Back to SEO Basics for 2013 – The Ultimate Beginner’s Guide to Monetizing Google
Sometimes the aged veterans can’t even do it right.
So what chance do you have?
I’m a blogger who’s done lazy-man’s SEO for a few years. I’ve had a few dozen posts show up on Google – leading to increased traffic, leads, and sales.
Here’s the thing – I’ve read most everything about SEO Basics. I’m not an expert because a lot of it I’ve never even tried. I’ve read about exotic animals trying to destroy my rankings. I’ve read about blog networks distributed across several hosting accounts and dozens of IP’s. There are optimal percentages of anchor texts between things like keywords, no-follow’s, and unrelated keywords.
I’ve read a lot of it, understood some of it, and implemented very little of it.
Let me break down the ultimate strategy for SEO basics in a very simple way.
Google would be content to see every SEO professional drop dead. They want to kill SEO and everything related to it.
When you think about it, that has to be true.
SEO’s try to get sites to move up the rankings that Google’s algorithm wouldn’t otherwise have put at the top.
It’s a constant battle between the two, but Google is slowly beating the SEO peeps into submission.

EXERCISE DATA:
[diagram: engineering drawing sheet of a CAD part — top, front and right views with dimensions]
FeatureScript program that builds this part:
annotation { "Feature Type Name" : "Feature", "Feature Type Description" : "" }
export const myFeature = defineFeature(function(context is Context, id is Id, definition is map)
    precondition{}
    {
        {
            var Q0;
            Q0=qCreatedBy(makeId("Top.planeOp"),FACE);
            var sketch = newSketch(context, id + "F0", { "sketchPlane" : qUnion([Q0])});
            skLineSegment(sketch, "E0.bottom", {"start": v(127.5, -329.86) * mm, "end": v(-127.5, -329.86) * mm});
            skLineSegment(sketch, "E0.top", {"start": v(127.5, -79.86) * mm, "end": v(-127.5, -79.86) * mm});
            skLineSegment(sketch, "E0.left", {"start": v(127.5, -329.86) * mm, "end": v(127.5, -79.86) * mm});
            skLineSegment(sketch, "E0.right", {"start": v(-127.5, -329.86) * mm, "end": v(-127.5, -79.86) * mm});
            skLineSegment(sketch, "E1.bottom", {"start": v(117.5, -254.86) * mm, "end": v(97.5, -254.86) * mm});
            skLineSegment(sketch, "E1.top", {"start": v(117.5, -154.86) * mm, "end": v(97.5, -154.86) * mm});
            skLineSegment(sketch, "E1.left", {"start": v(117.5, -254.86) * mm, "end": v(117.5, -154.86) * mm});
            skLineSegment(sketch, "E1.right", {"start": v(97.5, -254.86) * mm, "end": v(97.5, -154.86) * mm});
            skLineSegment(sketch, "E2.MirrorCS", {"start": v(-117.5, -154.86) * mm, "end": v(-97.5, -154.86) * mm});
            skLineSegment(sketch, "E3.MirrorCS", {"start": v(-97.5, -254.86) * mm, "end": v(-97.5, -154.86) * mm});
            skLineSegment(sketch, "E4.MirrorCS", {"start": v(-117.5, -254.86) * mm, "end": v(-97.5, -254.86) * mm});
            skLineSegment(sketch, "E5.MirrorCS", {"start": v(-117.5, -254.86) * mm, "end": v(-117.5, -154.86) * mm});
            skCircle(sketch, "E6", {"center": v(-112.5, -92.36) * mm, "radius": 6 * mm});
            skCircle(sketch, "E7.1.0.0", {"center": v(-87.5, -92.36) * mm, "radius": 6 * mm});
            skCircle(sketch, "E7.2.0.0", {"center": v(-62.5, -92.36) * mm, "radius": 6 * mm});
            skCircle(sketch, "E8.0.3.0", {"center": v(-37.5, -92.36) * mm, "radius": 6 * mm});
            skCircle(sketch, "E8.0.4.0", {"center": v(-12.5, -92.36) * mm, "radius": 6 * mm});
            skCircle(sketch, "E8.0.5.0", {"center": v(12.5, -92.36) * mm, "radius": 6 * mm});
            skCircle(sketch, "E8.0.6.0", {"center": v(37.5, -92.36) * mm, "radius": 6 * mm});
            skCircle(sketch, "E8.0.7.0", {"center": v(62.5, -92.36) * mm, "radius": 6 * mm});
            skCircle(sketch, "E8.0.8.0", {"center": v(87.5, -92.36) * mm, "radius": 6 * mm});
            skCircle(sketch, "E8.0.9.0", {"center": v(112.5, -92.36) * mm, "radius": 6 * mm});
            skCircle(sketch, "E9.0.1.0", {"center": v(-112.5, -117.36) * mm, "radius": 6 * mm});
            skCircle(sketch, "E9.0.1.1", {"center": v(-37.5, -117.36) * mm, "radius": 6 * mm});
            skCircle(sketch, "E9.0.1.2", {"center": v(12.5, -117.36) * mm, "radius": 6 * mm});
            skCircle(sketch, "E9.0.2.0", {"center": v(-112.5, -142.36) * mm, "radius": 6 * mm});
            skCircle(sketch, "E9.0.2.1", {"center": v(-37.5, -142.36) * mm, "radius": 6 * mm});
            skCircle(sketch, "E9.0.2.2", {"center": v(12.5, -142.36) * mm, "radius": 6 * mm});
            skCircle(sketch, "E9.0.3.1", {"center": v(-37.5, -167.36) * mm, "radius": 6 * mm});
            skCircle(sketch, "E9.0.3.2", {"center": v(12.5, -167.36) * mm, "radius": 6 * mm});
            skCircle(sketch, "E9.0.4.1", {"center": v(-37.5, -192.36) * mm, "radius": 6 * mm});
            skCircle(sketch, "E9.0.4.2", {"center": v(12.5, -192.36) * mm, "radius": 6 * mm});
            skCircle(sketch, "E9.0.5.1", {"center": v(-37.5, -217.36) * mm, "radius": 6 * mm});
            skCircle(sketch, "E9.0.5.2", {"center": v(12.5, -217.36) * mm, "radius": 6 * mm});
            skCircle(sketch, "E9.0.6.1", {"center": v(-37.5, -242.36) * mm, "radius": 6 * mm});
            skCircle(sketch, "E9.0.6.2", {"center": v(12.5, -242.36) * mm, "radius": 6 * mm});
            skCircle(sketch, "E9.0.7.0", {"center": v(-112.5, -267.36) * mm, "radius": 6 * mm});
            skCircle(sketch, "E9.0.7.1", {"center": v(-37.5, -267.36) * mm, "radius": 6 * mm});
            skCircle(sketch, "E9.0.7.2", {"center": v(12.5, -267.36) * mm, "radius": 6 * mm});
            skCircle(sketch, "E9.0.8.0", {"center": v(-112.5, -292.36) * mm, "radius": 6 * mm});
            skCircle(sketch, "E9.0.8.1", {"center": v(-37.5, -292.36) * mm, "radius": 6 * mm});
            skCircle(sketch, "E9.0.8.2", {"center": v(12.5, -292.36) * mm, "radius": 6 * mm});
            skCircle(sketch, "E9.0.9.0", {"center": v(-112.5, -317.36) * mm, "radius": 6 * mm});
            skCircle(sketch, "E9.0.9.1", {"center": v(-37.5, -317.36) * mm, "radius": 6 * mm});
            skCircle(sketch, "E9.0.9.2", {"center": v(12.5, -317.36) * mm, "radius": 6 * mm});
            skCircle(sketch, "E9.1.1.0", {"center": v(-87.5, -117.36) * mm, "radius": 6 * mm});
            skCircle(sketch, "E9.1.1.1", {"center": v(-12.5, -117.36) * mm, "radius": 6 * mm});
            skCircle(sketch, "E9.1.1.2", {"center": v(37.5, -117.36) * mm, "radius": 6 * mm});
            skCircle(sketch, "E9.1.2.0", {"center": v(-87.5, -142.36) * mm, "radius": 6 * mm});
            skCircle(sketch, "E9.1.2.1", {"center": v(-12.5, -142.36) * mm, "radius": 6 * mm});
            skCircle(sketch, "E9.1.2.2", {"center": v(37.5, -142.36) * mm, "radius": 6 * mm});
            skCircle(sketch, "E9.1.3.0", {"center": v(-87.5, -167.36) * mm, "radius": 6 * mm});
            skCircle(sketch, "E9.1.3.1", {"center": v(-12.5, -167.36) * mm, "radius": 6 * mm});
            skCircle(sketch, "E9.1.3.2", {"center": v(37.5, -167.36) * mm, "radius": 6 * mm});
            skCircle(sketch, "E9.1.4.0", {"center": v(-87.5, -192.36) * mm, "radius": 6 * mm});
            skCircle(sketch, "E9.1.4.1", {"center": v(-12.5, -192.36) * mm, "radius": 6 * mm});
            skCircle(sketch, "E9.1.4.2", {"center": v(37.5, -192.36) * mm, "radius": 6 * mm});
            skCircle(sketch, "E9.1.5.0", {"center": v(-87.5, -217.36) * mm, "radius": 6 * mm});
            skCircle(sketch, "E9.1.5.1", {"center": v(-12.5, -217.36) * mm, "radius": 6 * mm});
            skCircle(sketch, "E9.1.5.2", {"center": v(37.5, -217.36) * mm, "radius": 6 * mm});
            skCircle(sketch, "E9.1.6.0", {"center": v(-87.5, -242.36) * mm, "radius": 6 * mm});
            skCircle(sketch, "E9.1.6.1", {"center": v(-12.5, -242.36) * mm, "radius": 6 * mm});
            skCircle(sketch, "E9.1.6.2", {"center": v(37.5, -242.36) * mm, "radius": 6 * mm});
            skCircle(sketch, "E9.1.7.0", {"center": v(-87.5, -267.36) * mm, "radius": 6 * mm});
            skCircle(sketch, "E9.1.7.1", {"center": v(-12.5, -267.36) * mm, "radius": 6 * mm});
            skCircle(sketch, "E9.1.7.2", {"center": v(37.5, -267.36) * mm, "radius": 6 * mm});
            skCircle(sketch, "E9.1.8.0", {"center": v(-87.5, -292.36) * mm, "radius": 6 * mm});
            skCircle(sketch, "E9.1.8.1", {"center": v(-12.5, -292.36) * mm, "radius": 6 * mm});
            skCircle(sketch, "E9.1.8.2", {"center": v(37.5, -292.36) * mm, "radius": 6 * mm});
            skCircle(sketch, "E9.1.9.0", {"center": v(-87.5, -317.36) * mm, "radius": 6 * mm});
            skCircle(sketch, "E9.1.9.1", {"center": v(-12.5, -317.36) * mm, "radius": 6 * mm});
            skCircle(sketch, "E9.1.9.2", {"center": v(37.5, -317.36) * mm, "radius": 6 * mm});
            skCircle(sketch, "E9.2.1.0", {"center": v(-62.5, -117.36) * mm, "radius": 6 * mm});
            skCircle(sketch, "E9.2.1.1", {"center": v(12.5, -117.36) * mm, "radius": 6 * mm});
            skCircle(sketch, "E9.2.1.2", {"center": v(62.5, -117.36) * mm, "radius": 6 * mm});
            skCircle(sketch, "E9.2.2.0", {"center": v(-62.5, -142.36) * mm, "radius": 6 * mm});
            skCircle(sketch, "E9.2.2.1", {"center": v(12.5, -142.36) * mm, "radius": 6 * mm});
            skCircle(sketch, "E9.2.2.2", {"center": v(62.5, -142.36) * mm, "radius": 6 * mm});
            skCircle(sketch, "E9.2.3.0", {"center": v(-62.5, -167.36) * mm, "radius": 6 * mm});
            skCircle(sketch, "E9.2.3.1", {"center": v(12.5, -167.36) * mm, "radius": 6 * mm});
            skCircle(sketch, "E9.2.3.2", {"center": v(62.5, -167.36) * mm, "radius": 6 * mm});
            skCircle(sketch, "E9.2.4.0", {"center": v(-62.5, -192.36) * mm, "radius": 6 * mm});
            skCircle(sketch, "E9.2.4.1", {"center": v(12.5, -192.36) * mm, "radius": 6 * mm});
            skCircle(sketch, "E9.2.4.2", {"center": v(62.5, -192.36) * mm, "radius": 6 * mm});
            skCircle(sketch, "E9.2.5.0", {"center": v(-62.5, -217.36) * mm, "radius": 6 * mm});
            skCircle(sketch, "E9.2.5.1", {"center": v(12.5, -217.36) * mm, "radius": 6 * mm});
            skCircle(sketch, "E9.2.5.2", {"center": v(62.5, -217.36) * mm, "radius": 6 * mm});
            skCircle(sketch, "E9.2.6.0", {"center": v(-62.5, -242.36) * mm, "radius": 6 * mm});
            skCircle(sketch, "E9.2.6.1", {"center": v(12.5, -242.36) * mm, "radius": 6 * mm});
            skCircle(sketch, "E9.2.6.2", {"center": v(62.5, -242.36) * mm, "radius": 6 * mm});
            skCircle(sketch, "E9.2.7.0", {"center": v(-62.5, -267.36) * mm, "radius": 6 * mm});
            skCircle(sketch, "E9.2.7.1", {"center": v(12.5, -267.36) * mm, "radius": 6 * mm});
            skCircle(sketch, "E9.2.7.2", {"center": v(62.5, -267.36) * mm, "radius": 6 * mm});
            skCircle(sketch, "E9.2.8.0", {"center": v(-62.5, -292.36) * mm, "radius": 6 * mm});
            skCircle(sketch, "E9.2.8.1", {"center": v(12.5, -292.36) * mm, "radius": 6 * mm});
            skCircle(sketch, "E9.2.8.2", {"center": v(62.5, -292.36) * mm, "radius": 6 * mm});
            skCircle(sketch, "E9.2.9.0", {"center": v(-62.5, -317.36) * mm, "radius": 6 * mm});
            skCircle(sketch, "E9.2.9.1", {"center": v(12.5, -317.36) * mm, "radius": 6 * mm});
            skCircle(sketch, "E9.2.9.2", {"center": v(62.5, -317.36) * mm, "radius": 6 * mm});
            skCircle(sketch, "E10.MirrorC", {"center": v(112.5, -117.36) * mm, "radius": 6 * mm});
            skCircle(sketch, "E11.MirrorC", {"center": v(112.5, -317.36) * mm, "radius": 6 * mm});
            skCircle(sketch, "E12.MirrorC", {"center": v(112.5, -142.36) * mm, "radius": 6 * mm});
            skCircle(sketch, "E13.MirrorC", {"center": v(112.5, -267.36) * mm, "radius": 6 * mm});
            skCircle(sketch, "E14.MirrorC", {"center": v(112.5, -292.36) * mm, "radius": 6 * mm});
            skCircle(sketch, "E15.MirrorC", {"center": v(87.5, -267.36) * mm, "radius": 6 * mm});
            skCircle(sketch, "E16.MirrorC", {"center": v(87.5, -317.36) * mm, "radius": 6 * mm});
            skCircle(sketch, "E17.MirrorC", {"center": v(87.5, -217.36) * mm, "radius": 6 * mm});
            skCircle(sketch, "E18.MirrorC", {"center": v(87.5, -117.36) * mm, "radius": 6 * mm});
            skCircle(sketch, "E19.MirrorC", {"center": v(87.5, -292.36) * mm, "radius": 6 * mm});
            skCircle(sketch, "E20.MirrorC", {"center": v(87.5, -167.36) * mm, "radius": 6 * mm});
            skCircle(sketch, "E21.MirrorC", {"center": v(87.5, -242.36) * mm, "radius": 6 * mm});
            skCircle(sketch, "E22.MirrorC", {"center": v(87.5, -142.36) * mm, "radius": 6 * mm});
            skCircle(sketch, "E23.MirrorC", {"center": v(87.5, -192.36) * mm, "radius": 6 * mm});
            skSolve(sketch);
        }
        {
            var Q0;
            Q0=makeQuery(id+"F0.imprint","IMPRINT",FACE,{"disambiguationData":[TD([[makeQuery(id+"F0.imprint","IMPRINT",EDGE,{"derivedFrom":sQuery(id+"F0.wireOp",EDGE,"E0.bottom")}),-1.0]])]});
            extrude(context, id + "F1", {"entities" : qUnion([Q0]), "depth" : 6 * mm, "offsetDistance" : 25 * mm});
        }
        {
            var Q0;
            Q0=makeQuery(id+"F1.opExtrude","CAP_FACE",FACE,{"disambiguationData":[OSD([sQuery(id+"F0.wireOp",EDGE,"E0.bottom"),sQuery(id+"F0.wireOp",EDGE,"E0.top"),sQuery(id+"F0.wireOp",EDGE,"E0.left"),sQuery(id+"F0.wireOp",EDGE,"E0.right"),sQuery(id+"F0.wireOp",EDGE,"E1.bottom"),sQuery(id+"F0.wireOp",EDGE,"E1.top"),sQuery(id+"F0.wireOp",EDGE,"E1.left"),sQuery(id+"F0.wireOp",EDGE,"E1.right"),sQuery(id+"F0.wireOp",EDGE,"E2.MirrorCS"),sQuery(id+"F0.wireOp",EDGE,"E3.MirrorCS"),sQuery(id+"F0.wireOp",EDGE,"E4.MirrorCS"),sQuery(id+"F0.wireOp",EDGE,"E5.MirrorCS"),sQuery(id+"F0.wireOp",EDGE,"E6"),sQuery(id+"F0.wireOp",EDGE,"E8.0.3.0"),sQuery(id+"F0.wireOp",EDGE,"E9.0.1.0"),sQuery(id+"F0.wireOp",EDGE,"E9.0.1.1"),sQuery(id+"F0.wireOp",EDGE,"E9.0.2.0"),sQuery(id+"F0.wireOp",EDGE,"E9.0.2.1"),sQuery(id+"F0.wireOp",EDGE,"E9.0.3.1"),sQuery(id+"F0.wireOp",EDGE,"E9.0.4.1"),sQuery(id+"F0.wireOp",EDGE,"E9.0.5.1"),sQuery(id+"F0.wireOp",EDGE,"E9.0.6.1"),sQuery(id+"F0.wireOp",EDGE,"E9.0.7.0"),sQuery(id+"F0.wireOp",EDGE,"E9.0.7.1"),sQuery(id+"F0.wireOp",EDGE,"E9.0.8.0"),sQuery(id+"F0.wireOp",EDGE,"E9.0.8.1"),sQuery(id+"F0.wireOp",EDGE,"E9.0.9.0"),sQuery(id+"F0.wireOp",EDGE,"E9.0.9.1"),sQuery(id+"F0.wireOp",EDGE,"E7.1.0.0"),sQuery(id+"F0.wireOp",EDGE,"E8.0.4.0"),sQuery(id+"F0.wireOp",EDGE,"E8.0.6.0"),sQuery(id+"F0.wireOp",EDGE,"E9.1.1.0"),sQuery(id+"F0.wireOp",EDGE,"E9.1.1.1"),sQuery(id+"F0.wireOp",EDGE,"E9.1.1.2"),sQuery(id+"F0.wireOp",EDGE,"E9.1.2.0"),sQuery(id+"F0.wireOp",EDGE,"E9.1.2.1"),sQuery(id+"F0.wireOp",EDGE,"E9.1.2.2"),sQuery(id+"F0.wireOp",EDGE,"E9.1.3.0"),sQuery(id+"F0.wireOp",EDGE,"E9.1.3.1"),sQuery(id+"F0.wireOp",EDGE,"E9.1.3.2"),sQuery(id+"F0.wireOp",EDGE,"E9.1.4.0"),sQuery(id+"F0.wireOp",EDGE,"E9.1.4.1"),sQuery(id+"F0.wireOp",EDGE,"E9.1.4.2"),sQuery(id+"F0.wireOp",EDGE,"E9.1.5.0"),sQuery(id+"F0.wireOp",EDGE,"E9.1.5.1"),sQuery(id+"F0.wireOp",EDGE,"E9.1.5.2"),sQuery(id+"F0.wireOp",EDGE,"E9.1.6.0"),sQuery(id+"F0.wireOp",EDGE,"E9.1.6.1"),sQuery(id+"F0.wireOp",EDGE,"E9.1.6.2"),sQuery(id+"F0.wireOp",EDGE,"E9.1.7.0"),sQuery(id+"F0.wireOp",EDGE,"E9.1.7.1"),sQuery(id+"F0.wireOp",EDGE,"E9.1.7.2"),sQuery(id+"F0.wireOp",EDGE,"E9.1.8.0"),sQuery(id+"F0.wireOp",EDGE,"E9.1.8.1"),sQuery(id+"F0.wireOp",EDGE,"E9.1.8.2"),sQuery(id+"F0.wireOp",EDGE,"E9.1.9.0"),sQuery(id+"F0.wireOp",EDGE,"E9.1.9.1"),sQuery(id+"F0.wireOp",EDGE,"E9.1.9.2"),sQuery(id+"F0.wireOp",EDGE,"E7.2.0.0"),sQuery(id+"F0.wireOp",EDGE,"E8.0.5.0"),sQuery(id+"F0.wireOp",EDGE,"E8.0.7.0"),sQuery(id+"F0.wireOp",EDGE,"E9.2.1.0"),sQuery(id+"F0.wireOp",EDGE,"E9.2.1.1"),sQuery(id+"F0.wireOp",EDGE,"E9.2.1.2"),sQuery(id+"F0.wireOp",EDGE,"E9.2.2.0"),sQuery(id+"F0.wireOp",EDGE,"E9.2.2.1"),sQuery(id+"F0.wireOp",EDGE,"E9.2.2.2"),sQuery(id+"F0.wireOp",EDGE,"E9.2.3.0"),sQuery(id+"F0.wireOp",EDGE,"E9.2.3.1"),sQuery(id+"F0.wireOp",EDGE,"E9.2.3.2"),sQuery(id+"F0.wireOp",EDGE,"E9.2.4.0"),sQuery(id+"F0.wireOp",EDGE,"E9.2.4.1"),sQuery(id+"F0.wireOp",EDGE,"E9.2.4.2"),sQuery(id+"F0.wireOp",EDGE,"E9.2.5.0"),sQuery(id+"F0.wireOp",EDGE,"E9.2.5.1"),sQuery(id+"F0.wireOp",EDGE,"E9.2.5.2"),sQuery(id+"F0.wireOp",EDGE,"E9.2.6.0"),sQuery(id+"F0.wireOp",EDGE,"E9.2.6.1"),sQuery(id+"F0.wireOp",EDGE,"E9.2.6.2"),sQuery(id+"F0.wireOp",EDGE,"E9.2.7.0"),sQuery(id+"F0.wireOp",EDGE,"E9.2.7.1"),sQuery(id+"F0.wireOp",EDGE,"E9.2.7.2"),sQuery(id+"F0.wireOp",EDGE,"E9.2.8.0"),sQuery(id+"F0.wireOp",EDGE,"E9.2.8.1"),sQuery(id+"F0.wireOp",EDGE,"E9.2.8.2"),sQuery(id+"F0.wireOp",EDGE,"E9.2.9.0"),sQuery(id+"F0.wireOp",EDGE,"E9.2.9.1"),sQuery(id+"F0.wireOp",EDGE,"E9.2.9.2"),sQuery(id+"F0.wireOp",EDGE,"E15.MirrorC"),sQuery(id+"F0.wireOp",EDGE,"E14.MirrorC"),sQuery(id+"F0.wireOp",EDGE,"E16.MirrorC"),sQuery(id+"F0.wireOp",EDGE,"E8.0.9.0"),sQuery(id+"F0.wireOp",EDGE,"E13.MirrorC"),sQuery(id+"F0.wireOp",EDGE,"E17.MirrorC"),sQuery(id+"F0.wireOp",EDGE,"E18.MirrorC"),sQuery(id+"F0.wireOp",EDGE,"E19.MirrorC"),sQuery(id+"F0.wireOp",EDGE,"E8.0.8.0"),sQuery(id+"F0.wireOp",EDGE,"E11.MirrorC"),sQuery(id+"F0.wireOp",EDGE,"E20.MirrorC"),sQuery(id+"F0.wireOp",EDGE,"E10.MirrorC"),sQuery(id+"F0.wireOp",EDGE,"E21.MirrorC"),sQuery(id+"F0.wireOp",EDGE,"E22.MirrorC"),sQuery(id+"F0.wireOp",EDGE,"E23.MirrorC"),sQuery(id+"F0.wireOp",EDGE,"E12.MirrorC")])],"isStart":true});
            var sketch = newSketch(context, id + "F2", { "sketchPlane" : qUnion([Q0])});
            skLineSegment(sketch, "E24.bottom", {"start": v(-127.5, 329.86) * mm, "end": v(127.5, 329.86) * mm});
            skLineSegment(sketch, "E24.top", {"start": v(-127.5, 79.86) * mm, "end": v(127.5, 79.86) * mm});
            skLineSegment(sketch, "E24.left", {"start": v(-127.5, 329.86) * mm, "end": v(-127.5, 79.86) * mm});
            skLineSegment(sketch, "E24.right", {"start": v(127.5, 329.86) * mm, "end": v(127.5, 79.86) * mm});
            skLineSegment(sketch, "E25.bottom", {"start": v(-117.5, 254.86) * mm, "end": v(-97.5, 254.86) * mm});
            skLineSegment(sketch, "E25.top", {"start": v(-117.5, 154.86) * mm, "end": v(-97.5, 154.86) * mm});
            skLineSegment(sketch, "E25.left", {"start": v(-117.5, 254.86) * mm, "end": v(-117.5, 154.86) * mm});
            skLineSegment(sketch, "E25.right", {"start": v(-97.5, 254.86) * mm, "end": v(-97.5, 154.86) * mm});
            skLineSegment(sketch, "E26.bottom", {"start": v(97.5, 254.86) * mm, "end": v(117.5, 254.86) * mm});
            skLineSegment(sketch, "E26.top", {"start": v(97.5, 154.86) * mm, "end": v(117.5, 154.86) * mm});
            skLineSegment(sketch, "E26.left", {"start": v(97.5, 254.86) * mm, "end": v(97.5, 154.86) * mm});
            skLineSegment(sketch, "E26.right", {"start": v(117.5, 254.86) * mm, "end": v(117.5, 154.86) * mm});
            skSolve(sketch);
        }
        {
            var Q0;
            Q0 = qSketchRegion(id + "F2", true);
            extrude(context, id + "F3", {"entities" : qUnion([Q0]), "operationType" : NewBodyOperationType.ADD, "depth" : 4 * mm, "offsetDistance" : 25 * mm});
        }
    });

ACTION ITEM A: In the SEO basics guide, what kind of SEO does the writer say they've done for a few years?
ACTION ITEM B: Return everything in the SEO basics guide from "Let me break" down to "related to it.", copied word for word.

EXERCISE OUTPUT A: Lazy-man's SEO.

EXERCISE OUTPUT B:
Let me break down the ultimate strategy for SEO basics in a very simple way.
Google would be content to see every SEO professional drop dead. They want to kill SEO and everything related to it.